- Item de tarefa A
Por favor, extraia sem nenhuma alteração os registros que começam na linha que contém "Rank the categories" e vão até o fim dos registros, incluindo essa linha. Deixe as imagens fora da resposta.

- Trecho fornecido
───

Especialistas em comércio exterior alertam que, ao mirar setores estratégicos com tarifas pesadas, Trump não apenas responde a disputas comerciais com o Brasil, mas também envia uma mensagem de proteção ao mercado interno americano. “É uma medida que visa agradar a indústria local de carne dos EUA, que se sente pressionada pela competitividade brasileira, especialmente pela qualidade, escala e preço”, afirma Eduardo Martins, analista de mercados internacionais da Confederação Nacional da Indústria (CNI).

Para a especialista em direito econômico Regina Martins, o custo real dessas medidas recai sobre o elo mais frágil da cadeia: o produtor, mas com efeitos em todas as frentes. “O consumidor americano vai pagar mais, o governo pode alegar defesa comercial, mas é o agricultor brasileiro, principalmente o da base produtiva regional, que paga a conta com redução de demanda e preço defasado”, avalia.

Representantes do setor de carnes também expressaram preocupação com os efeitos colaterais. Segundo nota da Associação Brasileira de Proteína Animal (ABPA), “a taxação proposta pelos EUA compromete o fluxo comercial com um dos maiores compradores globais de proteína brasileira, afeta investimentos em expansão e inovação e coloca em risco a manutenção de milhares de postos de trabalho diretos e indiretos”.

A ABPA ainda reforça que a produção do oeste do Paraná não só abastece o mercado externo, mas é essencial para o equilíbrio interno de preços e oferta no Brasil.

Impacto pode ir além das exportações

A possível retração no volume exportado pode afetar a rentabilidade do setor e gerar desequilíbrios logísticos, uma vez que grande parte da estrutura de escoamento foi projetada com base na demanda internacional. Isso inclui portos, centros logísticos e armazéns refrigerados, que hoje funcionam em sinergia com os ciclos de exportação.

“Uma mudança abrupta no destino dessas cargas impacta diretamente o fluxo logístico. Isso pode resultar em ociosidade de infraestrutura, demissões e encarecimento de fretes”, explica Rui São Pedro.

Para Rui, há novos mercados a serem explorados, mas ninguém identifica e fecha negócios com outros mercados do dia para a noite. “O Brasil teve menos de um mês para se preparar. Isso significa que não há colo encontrar outros compradores externos em tão pouco tempo, o que o governo brasileiro quer são mais 90 dias para as negociações”, destaca.

───

- Registros de dados

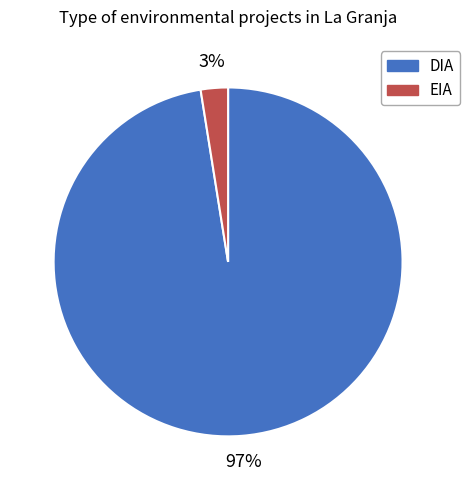

To the nearest percent, what percentage of the pie is EIA?

3%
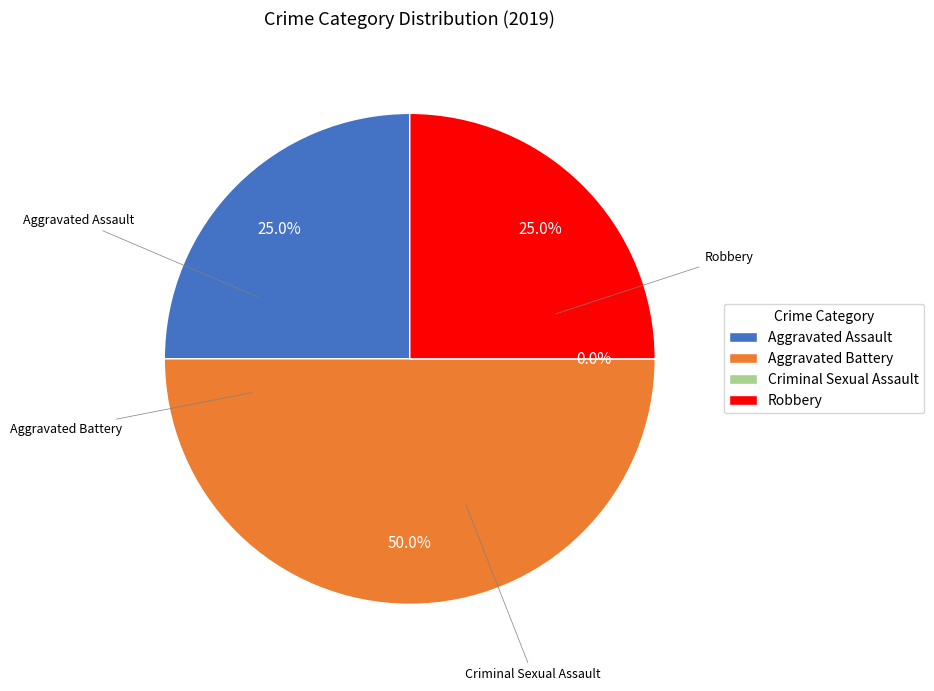

What percentage is the Aggravated Assault slice, to the nearest percent?

25%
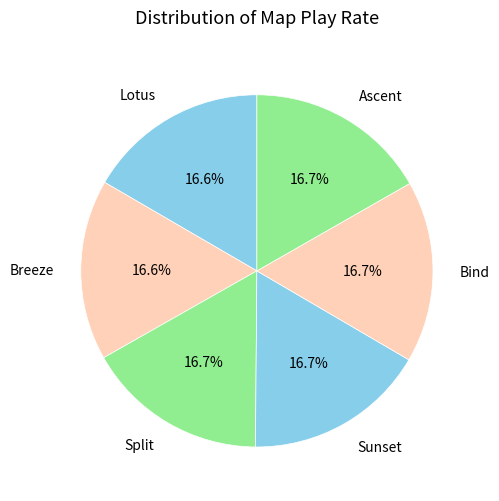

Combined, what portion of the pie is Bind and Breeze?

33.3%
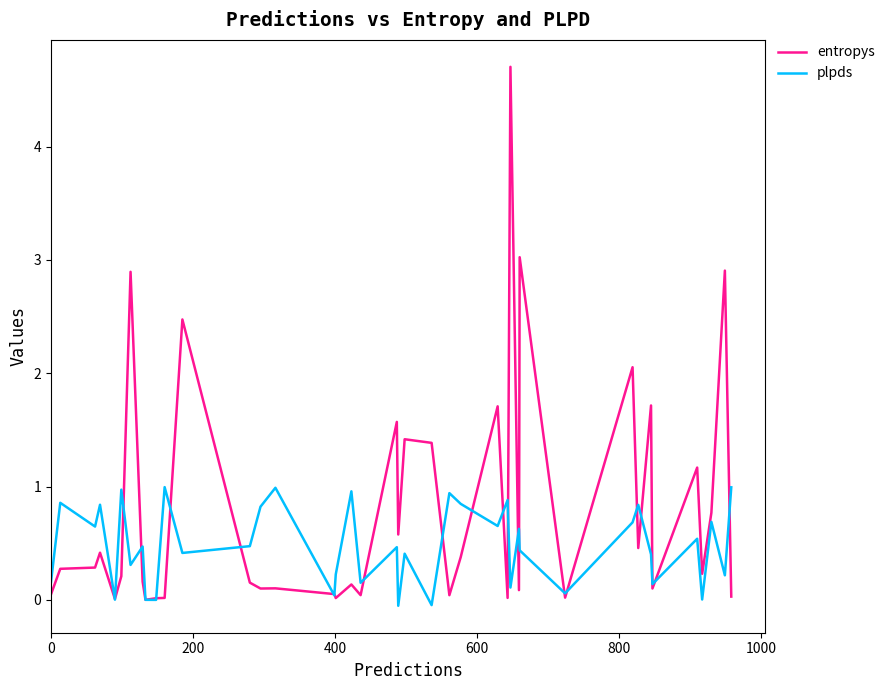

What is the highest value of the entropys series?

4.7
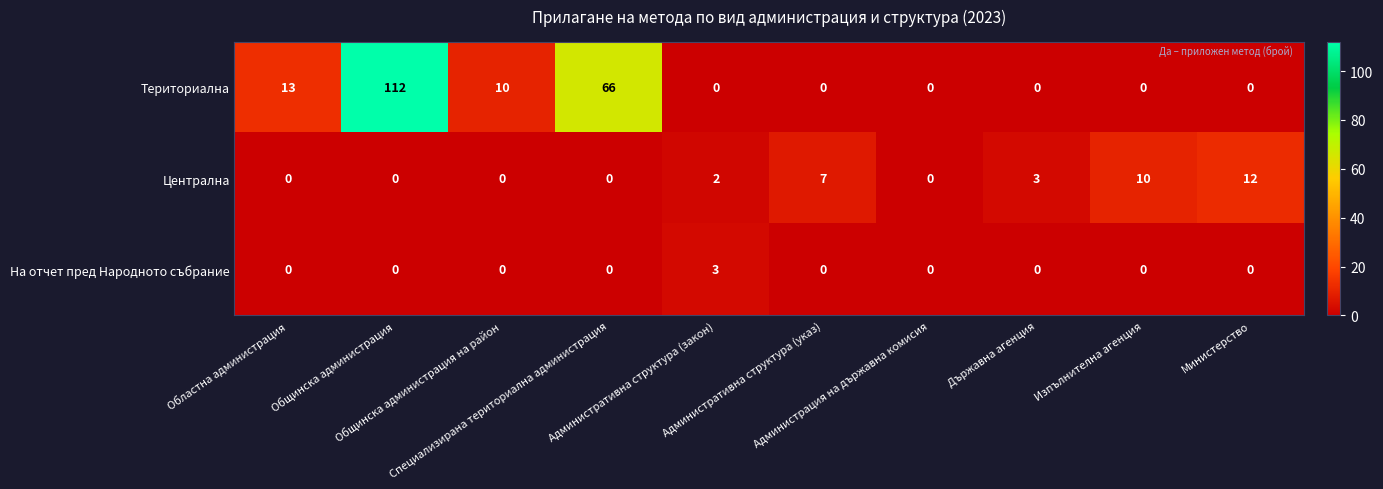

Between Общинска администрация на район and Специализирана териториална администрация, which series saw the biggest shift?

Териториална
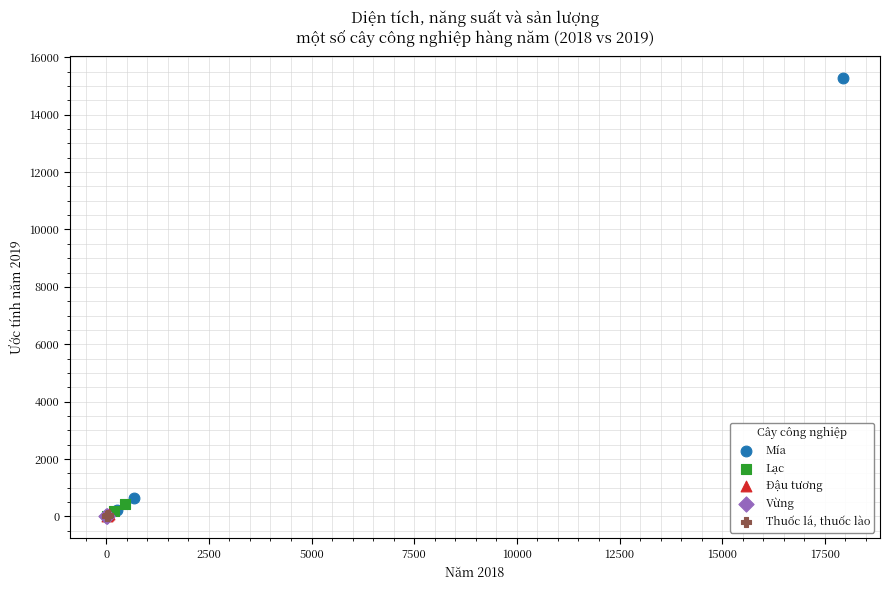

What are all the series names shown in the legend?

Mía, Lạc, Đậu tương, Vừng, Thuốc lá, thuốc lào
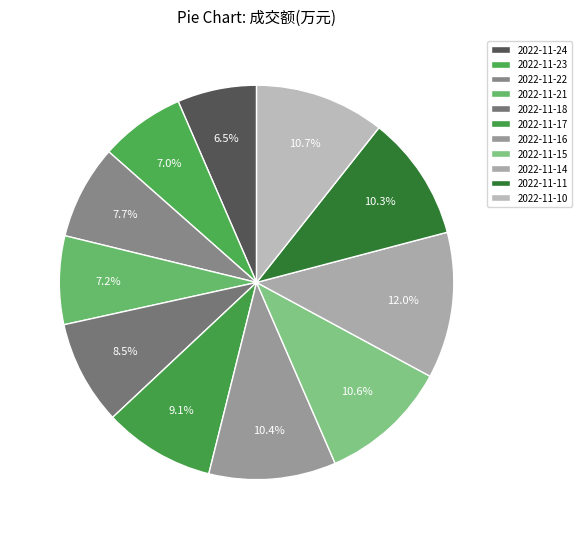

What percentage do 2022-11-22 and 2022-11-16 together represent?

18.1%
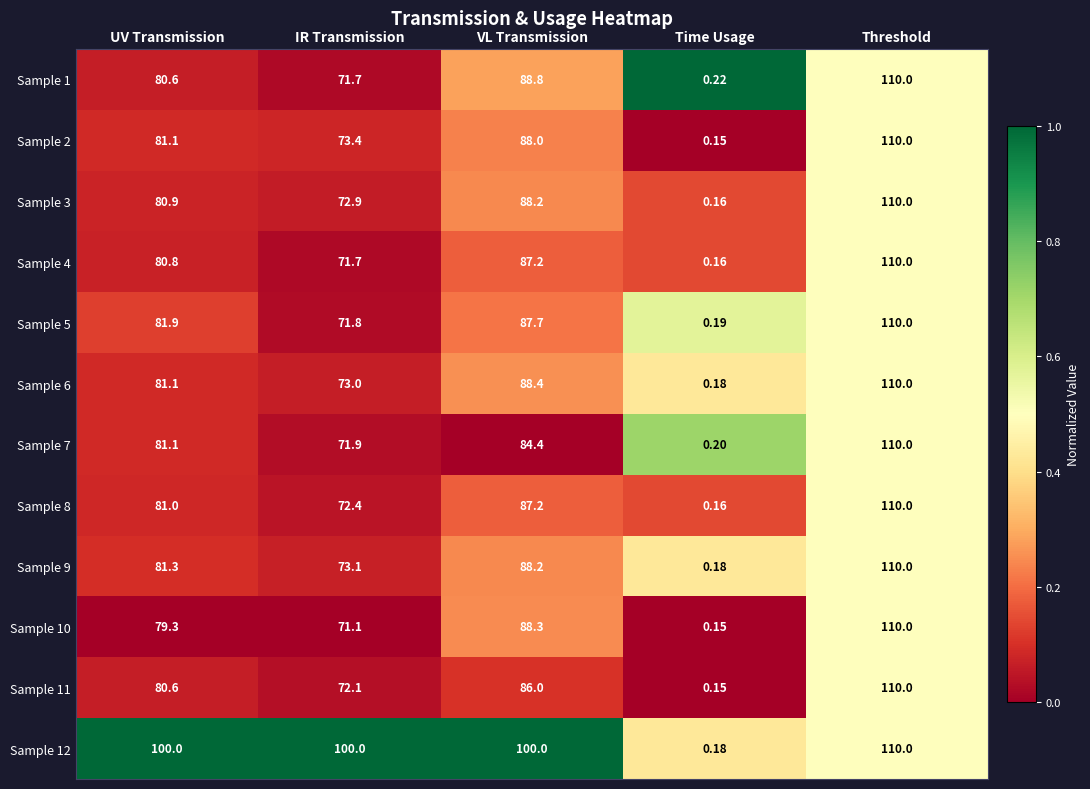

Rank the categories by Sample 5 value from lowest to highest.

Time Usage, IR Transmission, UV Transmission, VL Transmission, Threshold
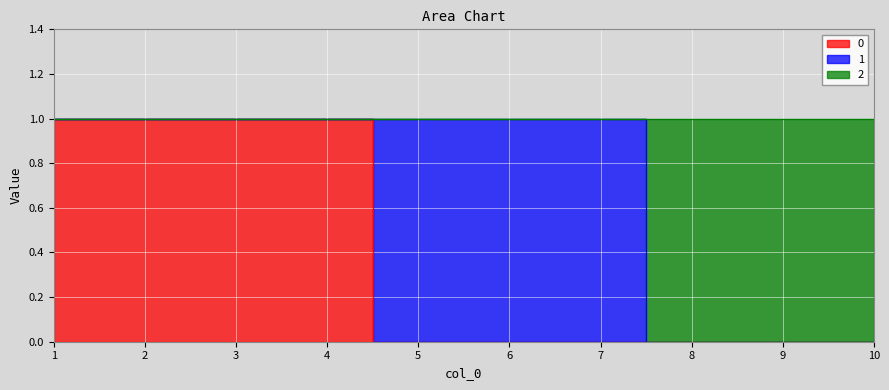

The 0 series shows 0 at 3. True or false?

False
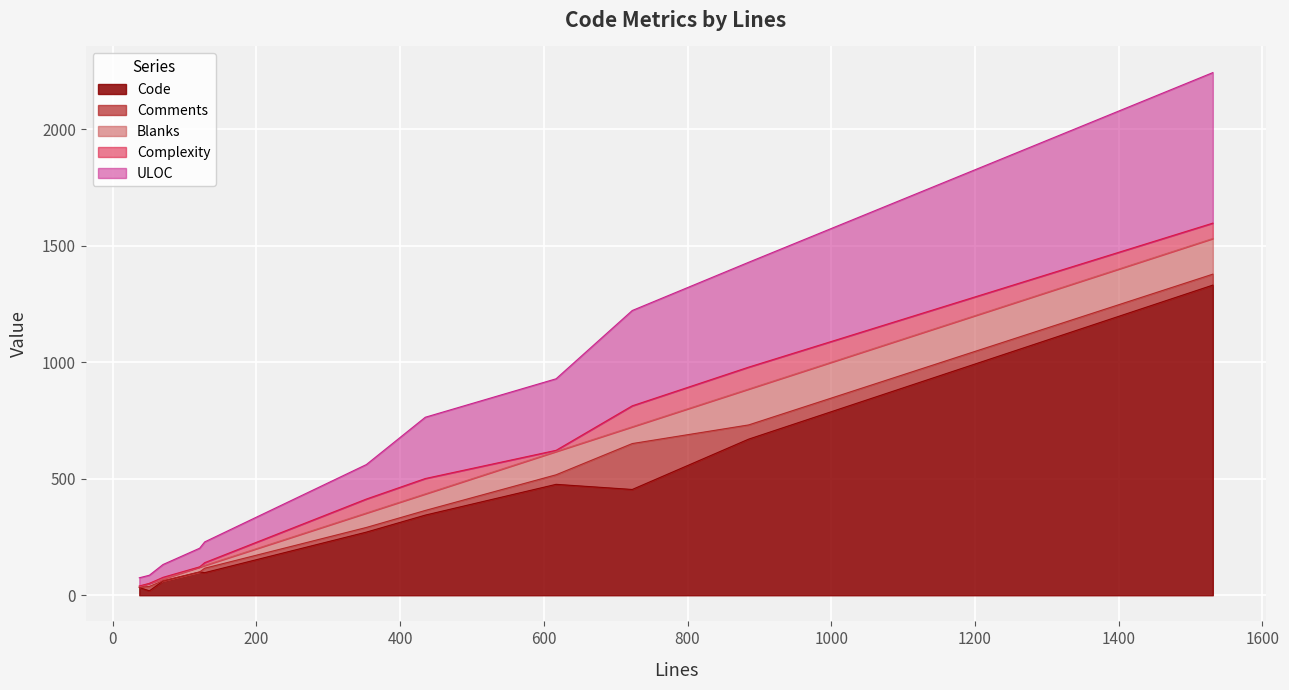

What is the highest value of the Code series?

1331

───

- Item de tarefa B
De acordo com o trecho sobre as tarifas dos EUA, quanto tempo a mais o governo brasileiro quer para as negociações?

- Resultado A
Rank the categories by Sample 5 value from lowest to highest.

Time Usage, IR Transmission, UV Transmission, VL Transmission, Threshold

The 0 series shows 0 at 3. True or false?

False

What is the highest value of the Code series?

1331

- Resultado B
Mais 90 dias.